Levanto la vista hacia las montañas, ¿viene de allí mi ayuda? ¡Mi ayuda viene del Señor, quien hizo el cielo y la tierra! Salmo 121:1,2.

Elizabeth Kenny, de 23 años de edad, cabalgaba por el solitario desierto australiano, efectuando una carrera contra el tiempo. Pronto llegó a una choza de madera instalada debajo de unos gigantescos eucaliptos.

-¡Gracias a Dios que ha llegado! -dijo el Sr. MacNiel mientras la ayudaba a bajar del caballo.

-¿Qué sucede?

-Es Amy. No se puede mover y tiene mucho dolor.

Al entrar en la pequeña choza, encontró a Amy, de dos años de edad, inmóvil en el catre. Trató de enderezarle la piernecita, que tenía encogida casi hasta la barbilla. Súbitamente la niña gritó de dolor. Elizabeth se sintió confundida, y sin saber qué hacer, se arrodilló al lado de la cama y oró:

-Dios, ayúdame, pues no sé qué hacer.

Entonces pensó en el Dr. McDonnell. Se dirigió al pueblo más cercano. De allí envió un telegrama y se sentó a esperar la respuesta. Esta decía: “Parálisis infantil. Se desconoce su tratamiento. Haz lo mejor que puedas”.

Elizabeth abandonó la oficina de telégrafos. Afuera la esperaba Rayo, su caballo. Si el médico no sabía qué hacer, entonces ¿cómo podría ella, una enfermera sin entrenamiento, saber cómo ayudar? Con una mano sobre el cuello del caballo, levantó los ojos al cielo estrellado y repitió un versículo que había aprendido de niña: “Levanto la vista hacia las montañas, ¿viene de allí mi ayuda?”

Cuando regresó a la choza, volvió a examinar a la niña. Parecía que sus músculos estaban contraídos. El calor debería relajarlos. Al principio intentó usar cataplasmas de sal seca, pero la niña lloraba de dolor. Luego probó una cataplasma con semilla de linasa, y obtuvo el mismo resultado.

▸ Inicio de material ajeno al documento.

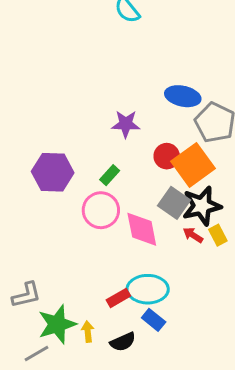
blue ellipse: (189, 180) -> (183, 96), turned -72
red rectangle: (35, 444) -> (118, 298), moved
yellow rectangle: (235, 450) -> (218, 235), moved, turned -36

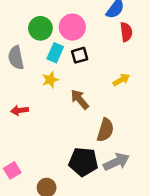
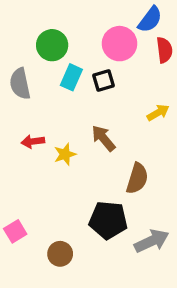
pink circle: (72, 27) -> (120, 44), moved
yellow star: (50, 80) -> (65, 154), moved
red arrow: (20, 110) -> (33, 141), moved
gray arrow: (116, 162) -> (152, 241), moved

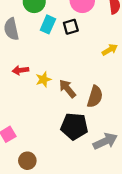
brown arrow: (103, 138) -> (67, 89), moved
brown circle: (60, 254) -> (27, 161), moved

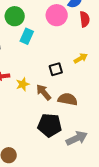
black square: (71, 27) -> (56, 69), moved
brown semicircle: (95, 97) -> (68, 99), turned -96

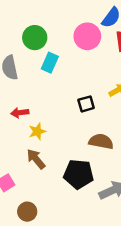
yellow star: (23, 84) -> (37, 131), moved
brown arrow: (44, 92) -> (36, 159), moved

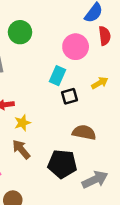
pink circle: (87, 36) -> (76, 47), moved
cyan rectangle: (50, 63) -> (57, 76), moved

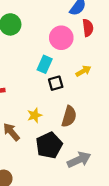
yellow star: (22, 123) -> (35, 115), moved
brown semicircle: (84, 132) -> (69, 116), turned 95
black pentagon: (62, 164) -> (49, 145), turned -30

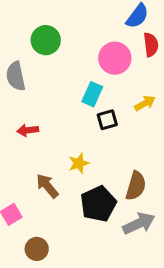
brown semicircle: (69, 116) -> (136, 186), moved

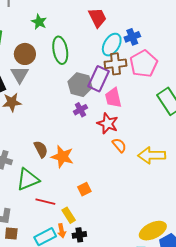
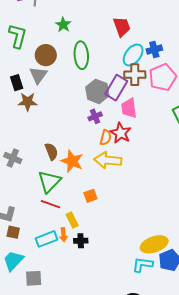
orange semicircle: (119, 145) -> (106, 138), moved, turned 49
yellow arrow: (152, 155) -> (108, 160), moved
green triangle: (28, 179) -> (49, 182), moved, turned -30

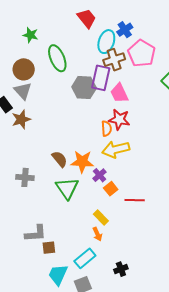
purple cross: (95, 116) -> (99, 175), moved
red line: (50, 204) -> (135, 200), moved
cyan rectangle: (46, 239) -> (85, 258), moved
black cross: (81, 241) -> (121, 269), moved

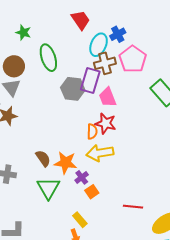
red line: (135, 200) -> (133, 207), moved

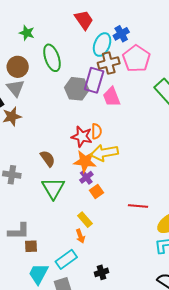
red star: (106, 123) -> (82, 137), moved
orange star: (65, 163) -> (85, 161), moved

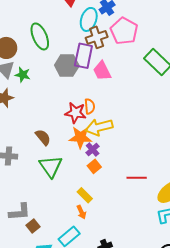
green star: (27, 33) -> (23, 75), moved
purple cross: (86, 177) -> (93, 149), moved
brown square: (31, 246) -> (33, 226), turned -32

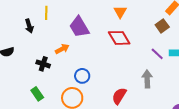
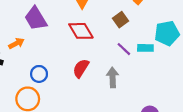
brown square: (162, 26) -> (121, 20), moved
red semicircle: (119, 96) -> (81, 68), moved

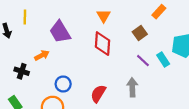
red diamond: (81, 31) -> (103, 44), turned 35
cyan rectangle: (145, 48) -> (163, 60), turned 56
red semicircle: (81, 68) -> (98, 94), moved

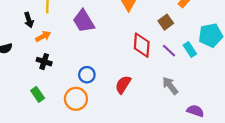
red diamond: (103, 44) -> (142, 45), moved
orange arrow: (42, 55) -> (43, 36), moved
gray arrow: (132, 87) -> (170, 86), moved, turned -36

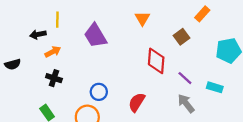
black arrow: (29, 20) -> (38, 34), turned 96
cyan rectangle: (190, 50) -> (215, 87), moved, turned -40
purple line: (169, 51) -> (185, 78), moved

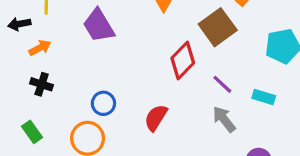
brown square: (181, 37) -> (218, 27), size x1.6
red diamond: (156, 61) -> (183, 60), turned 40

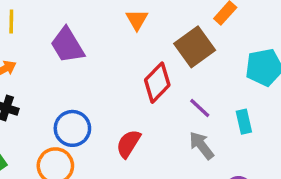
cyan rectangle: (264, 97) -> (244, 122), turned 60
blue circle: (103, 103) -> (72, 128), size x1.4

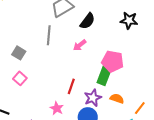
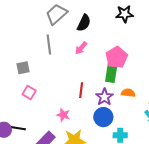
gray square: (19, 53) -> (23, 68), turned -32
pink pentagon: (113, 61) -> (117, 57), turned -30
pink star: (57, 108) -> (63, 115), moved

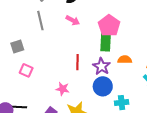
pink arrow: (81, 48) -> (73, 20), turned -96

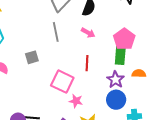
red line: (78, 62) -> (87, 63), moved
pink square: (26, 70) -> (62, 82), moved, size x1.6

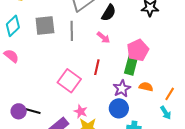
gray square: (32, 57) -> (45, 26), moved, size x1.5
pink star: (76, 101) -> (81, 111), moved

-Tal vez lo que necesito sea calor húmedo -murmuró tomando una frazada vieja de lana y cortándola en pedazos.

Luego sumergió las tiras en agua muy caliente. Después de exprimirlas, envolvió la piernecita de la niña con ellas. Al instante dejó de quejarse y pudo conciliar el sueño. Elizabeth continuó su tratamiento de agua caliente durante varios días. Una vez que desapareció por completo el dolor y la niña hubo relajado sus músculos, le enseñó a Amy a usar sus piernas nuevamente.

Fue la primera vez que una persona con polio se recuperara sin quedar paralítica. Posteriormente, el tratamiento de agua caliente descubierto por la Hermana Kenny fue adoptado por los hospitales de todo el mundo.